RECORDS FOR PROCESSING section start

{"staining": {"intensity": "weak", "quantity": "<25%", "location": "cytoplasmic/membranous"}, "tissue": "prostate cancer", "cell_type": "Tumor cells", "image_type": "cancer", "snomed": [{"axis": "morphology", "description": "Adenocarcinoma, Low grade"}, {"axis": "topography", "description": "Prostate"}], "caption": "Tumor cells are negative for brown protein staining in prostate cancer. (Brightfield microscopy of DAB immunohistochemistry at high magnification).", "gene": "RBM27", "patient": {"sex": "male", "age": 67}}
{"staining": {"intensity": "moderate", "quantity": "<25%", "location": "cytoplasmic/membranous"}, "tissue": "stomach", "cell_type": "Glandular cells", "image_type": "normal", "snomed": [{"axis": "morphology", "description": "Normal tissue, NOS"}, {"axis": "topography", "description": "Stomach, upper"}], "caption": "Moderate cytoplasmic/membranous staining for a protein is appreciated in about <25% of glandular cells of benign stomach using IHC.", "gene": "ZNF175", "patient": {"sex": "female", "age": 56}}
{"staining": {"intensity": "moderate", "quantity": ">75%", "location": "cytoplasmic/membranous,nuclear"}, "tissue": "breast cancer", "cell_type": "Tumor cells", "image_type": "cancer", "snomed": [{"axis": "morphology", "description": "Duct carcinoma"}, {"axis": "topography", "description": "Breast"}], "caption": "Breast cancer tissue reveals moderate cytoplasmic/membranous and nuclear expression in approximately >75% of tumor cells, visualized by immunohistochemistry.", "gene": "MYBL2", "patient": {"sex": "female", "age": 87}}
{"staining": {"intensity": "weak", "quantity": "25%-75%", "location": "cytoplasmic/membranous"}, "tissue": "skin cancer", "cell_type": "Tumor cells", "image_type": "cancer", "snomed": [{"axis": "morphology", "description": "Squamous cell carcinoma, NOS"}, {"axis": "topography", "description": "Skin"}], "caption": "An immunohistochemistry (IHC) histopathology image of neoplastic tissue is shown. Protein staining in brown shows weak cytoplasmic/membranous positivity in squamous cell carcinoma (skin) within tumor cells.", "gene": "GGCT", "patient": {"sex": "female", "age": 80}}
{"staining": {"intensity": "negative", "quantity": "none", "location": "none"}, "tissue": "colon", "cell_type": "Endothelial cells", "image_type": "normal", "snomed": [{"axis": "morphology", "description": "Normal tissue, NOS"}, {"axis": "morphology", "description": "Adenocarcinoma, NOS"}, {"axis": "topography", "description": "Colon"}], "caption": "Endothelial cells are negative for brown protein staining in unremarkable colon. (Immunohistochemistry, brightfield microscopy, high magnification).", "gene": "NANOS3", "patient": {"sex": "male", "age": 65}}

RECORDS FOR PROCESSING section end

— ABOUT THIS EXERCISE —
Each record above needs to be written out exactly, with nothing left out.

— OUTPUT OF THE EXERCISE —
{"staining": {"intensity": "weak", "quantity": "<25%", "location": "cytoplasmic/membranous"}, "tissue": "prostate cancer", "cell_type": "Tumor cells", "image_type": "cancer", "snomed": [{"axis": "morphology", "description": "Adenocarcinoma, Low grade"}, {"axis": "topography", "description": "Prostate"}], "caption": "Tumor cells are negative for brown protein staining in prostate cancer. (Brightfield microscopy of DAB immunohistochemistry at high magnification).", "gene": "RBM27", "patient": {"sex": "male", "age": 67}}
{"staining": {"intensity": "moderate", "quantity": "<25%", "location": "cytoplasmic/membranous"}, "tissue": "stomach", "cell_type": "Glandular cells", "image_type": "normal", "snomed": [{"axis": "morphology", "description": "Normal tissue, NOS"}, {"axis": "topography", "description": "Stomach, upper"}], "caption": "Moderate cytoplasmic/membranous staining for a protein is appreciated in about <25% of glandular cells of benign stomach using IHC.", "gene": "ZNF175", "patient": {"sex": "female", "age": 56}}
{"staining": {"intensity": "moderate", "quantity": ">75%", "location": "cytoplasmic/membranous,nuclear"}, "tissue": "breast cancer", "cell_type": "Tumor cells", "image_type": "cancer", "snomed": [{"axis": "morphology", "description": "Duct carcinoma"}, {"axis": "topography", "description": "Breast"}], "caption": "Breast cancer tissue reveals moderate cytoplasmic/membranous and nuclear expression in approximately >75% of tumor cells, visualized by immunohistochemistry.", "gene": "MYBL2", "patient": {"sex": "female", "age": 87}}
{"staining": {"intensity": "weak", "quantity": "25%-75%", "location": "cytoplasmic/membranous"}, "tissue": "skin cancer", "cell_type": "Tumor cells", "image_type": "cancer", "snomed": [{"axis": "morphology", "description": "Squamous cell carcinoma, NOS"}, {"axis": "topography", "description": "Skin"}], "caption": "An immunohistochemistry (IHC) histopathology image of neoplastic tissue is shown. Protein staining in brown shows weak cytoplasmic/membranous positivity in squamous cell carcinoma (skin) within tumor cells.", "gene": "GGCT", "patient": {"sex": "female", "age": 80}}
{"staining": {"intensity": "negative", "quantity": "none", "location": "none"}, "tissue": "colon", "cell_type": "Endothelial cells", "image_type": "normal", "snomed": [{"axis": "morphology", "description": "Normal tissue, NOS"}, {"axis": "morphology", "description": "Adenocarcinoma, NOS"}, {"axis": "topography", "description": "Colon"}], "caption": "Endothelial cells are negative for brown protein staining in unremarkable colon. (Immunohistochemistry, brightfield microscopy, high magnification).", "gene": "NANOS3", "patient": {"sex": "male", "age": 65}}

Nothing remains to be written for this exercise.